• Texte retenu:
Lara Tlass Ojjeh est arrivée un peu en retard à notre rendez-vous, dans un café près de la place de la République, à Paris. Elle s’assied en se confondant en excuses, l’air légèrement paniqué, avant de poser sa veste en jean brodée de motifs Mickey sur le dossier de son siège. « Je suis trop désolée, j’ai eu la tête qui tourne dans le métro », explique-t-elle en essayant de reprendre ses esprits. Les premières crises d’anxiété sont arrivées il y a pile un an – cette sensation d’avoir chaud, froid, du mal à respirer sans raison apparente. « Cette histoire de Covid, je n’ai toujours pas réussi à m’y faire. Moi qui étais déjà un peu maniaque de base, je suis devenue obsédée par l’idée de me protéger, de mettre du gel, de respecter les gestes barrières. J’ai peur des transports, je déteste l’idée qu’il y ait plein de gens qui puissent me contaminer, que je n’aie pas le contrôle sur mon environnement. »
Depuis quelques mois, Lara a renoncé à certaines habitudes : « Avant, je faisais beaucoup la fête, mais c’est fini, parce que ça m’angoisse trop d’être avec des inconnus, de boire, de perdre le contrôle », assure-t-elle en remuant la paille dans son verre de Coca. Son cercle amical est désormais plus restreint, limité à quelques proches qui la comprennent vraiment. En ce moment, elle travaille comme serveuse et community manager dans un restaurant parisien, sans beaucoup de passion, vit encore chez sa mère à Rueil-Malmaison (Hauts-de-Seine) et essaie en vain de trouver un appartement pour quitter le nid familial. Au quotidien, elle se dit très affectée par les actualités « catastrophe » qui lui parviennent sur l’écran de son téléphone entre deux notifications TikTok et Instagram : « La guerre en Ukraine, les incendies dans toute la France, ça me stresse beaucoup », ajoute-t-elle.

• Documents fournis:
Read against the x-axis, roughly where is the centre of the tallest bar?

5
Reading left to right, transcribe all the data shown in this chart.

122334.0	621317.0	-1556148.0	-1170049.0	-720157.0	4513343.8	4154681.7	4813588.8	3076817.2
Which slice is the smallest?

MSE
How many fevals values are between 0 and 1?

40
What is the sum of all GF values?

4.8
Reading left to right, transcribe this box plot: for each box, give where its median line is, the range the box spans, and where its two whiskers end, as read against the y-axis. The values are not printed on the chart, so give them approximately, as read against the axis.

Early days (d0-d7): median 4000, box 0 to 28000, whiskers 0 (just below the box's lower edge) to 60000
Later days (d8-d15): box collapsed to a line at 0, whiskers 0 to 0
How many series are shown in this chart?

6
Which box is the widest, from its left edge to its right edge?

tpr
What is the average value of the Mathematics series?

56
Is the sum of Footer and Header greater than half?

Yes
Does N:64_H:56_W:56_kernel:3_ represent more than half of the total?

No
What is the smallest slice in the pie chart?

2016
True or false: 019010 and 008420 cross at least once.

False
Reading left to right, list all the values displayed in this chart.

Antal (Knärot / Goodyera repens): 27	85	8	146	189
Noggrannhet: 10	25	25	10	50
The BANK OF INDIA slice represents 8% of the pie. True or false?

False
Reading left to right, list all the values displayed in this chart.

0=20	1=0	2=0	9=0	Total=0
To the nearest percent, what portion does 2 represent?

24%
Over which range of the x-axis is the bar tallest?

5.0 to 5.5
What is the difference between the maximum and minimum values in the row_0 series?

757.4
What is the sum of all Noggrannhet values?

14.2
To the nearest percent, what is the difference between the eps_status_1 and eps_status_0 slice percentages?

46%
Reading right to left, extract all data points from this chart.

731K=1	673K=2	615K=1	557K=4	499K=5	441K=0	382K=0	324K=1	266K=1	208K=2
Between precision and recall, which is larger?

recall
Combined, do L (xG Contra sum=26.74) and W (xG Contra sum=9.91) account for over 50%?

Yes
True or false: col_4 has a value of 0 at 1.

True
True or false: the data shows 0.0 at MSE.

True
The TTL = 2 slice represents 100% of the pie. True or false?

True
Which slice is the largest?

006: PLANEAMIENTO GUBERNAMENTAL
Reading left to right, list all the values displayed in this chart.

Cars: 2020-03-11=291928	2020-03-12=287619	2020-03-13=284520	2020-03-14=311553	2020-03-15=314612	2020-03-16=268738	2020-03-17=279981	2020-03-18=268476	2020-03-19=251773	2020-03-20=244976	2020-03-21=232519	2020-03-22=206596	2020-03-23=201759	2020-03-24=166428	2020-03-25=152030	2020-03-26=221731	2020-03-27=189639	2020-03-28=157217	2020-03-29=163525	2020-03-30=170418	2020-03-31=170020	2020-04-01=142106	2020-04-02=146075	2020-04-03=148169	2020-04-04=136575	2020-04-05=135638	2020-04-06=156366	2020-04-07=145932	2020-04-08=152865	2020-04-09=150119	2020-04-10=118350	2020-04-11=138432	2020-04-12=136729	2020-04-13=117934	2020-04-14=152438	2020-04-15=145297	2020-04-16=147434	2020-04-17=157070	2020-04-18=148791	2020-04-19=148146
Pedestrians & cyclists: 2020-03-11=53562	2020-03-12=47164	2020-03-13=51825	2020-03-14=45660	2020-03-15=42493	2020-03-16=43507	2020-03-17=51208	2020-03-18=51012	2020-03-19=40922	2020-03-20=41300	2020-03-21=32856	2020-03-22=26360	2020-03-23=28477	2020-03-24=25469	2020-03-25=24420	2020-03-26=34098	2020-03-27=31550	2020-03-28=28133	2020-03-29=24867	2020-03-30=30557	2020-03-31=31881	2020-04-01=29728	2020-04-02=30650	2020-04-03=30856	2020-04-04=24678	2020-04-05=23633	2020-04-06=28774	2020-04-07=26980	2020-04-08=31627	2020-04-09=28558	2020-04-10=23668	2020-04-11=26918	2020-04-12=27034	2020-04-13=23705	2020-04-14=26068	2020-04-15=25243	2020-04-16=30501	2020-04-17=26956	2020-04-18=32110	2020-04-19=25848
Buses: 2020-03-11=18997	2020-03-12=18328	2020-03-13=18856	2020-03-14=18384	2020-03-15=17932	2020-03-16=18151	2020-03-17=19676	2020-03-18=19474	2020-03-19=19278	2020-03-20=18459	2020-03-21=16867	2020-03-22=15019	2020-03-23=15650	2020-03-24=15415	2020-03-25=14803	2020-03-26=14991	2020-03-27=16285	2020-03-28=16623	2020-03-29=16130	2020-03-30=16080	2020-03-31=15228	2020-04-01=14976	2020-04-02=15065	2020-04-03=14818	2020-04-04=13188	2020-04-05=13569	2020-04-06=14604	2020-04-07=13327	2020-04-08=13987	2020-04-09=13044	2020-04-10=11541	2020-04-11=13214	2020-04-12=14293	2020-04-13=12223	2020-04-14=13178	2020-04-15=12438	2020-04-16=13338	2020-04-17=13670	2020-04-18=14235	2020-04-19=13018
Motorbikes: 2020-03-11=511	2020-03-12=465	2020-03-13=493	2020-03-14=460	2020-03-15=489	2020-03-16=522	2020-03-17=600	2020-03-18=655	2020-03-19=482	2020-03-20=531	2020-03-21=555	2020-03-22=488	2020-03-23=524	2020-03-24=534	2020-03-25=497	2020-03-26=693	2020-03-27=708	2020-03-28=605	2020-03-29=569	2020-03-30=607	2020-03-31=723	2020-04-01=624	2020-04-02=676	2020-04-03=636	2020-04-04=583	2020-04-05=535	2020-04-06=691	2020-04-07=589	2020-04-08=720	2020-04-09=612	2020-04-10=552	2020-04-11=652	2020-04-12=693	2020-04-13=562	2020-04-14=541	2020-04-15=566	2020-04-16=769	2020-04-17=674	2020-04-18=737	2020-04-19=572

• Consigne:
Indiquez par oui ou par non si chacune des affirmations suivantes s’accorde avec le portrait de Lara Tlass Ojjeh, et citez mot pour mot le passage du portrait qui permet de trancher.
(a) Lara vit seule dans un appartement à Paris.
(b) Ses premières crises d’anxiété remontent à un an.
(c) Elle a cessé de faire la fête.

• Corrigé:
(a) Non : « vit encore chez sa mère à Rueil-Malmaison (Hauts-de-Seine) »
(b) Oui : « Les premières crises d’anxiété sont arrivées il y a pile un an »
(c) Oui : « Avant, je faisais beaucoup la fête, mais c’est fini »